* Task details
A word-for-word transcript of the closing lines is required: from the one with "left ear: (902, 650)" through the final line of the data.

☆ ☆ ☆ ☆ ☆

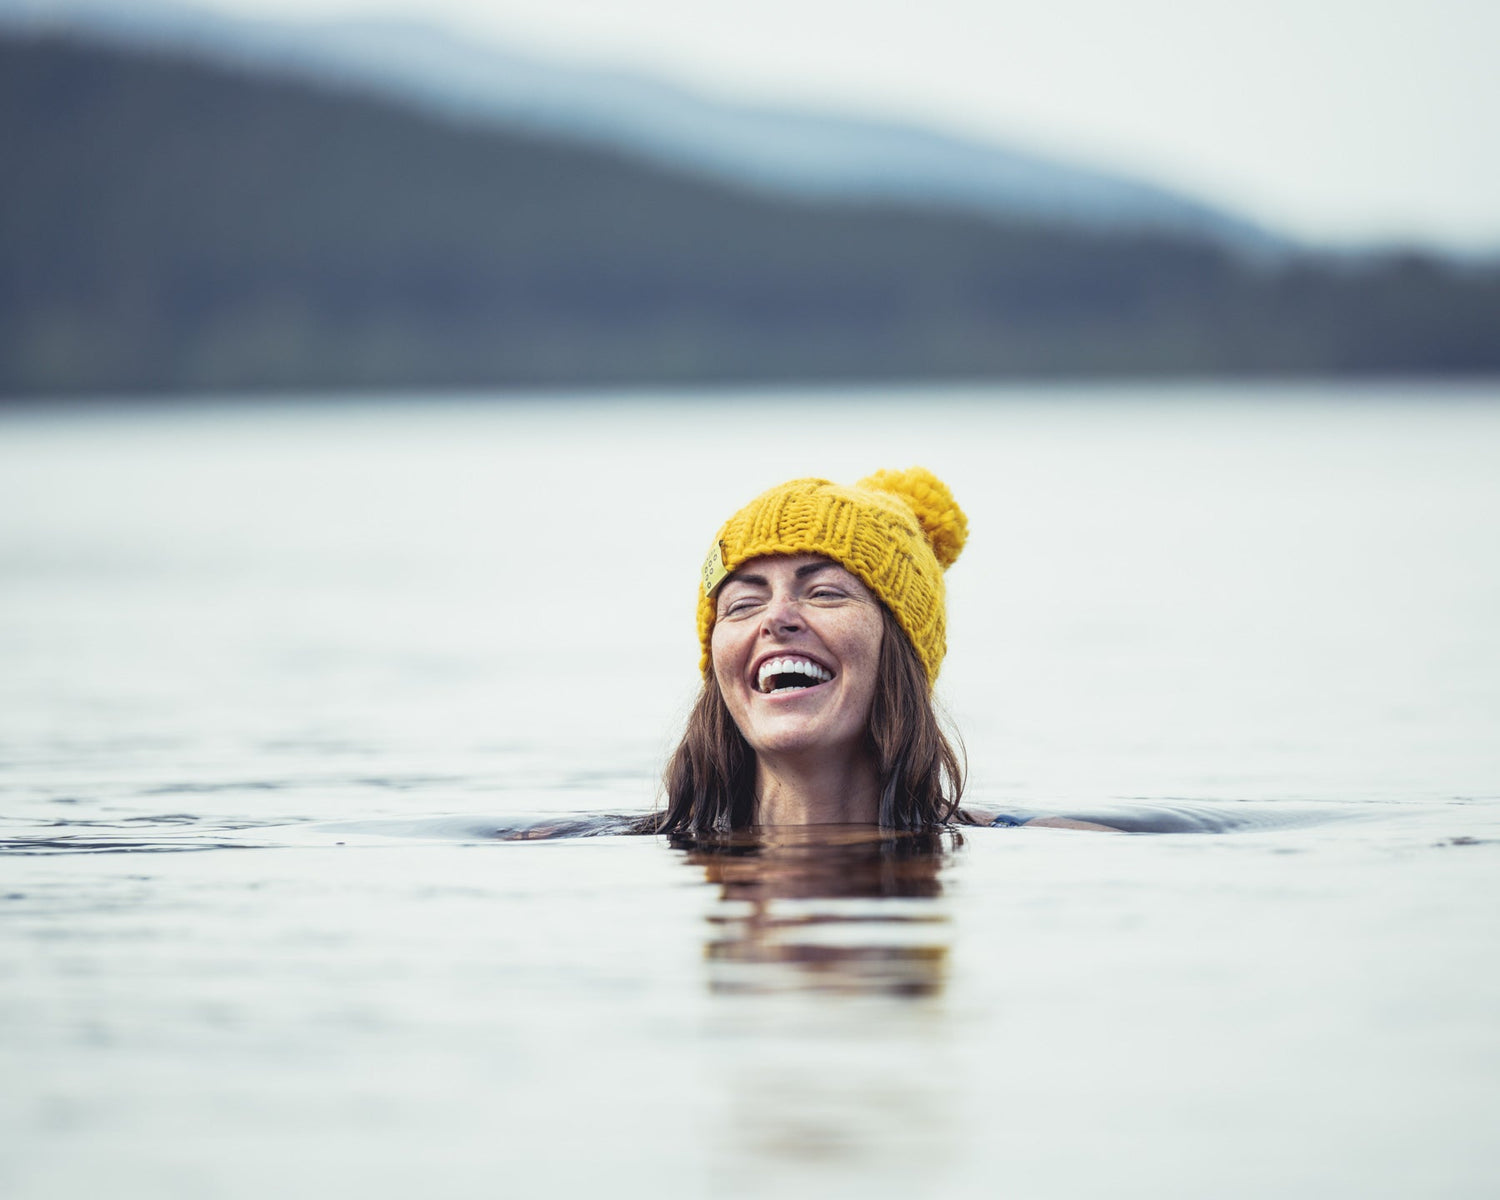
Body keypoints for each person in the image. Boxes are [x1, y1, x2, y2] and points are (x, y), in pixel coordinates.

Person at [658, 467, 1113, 835]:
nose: (776, 617)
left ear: (902, 650)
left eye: (824, 593)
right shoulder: (611, 847)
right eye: (743, 604)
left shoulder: (1063, 843)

☆ ☆ ☆ ☆ ☆

* Solution to this exercise
left ear: (902, 650)
left eye: (824, 593)
right shoulder: (611, 847)
right eye: (743, 604)
left shoulder: (1063, 843)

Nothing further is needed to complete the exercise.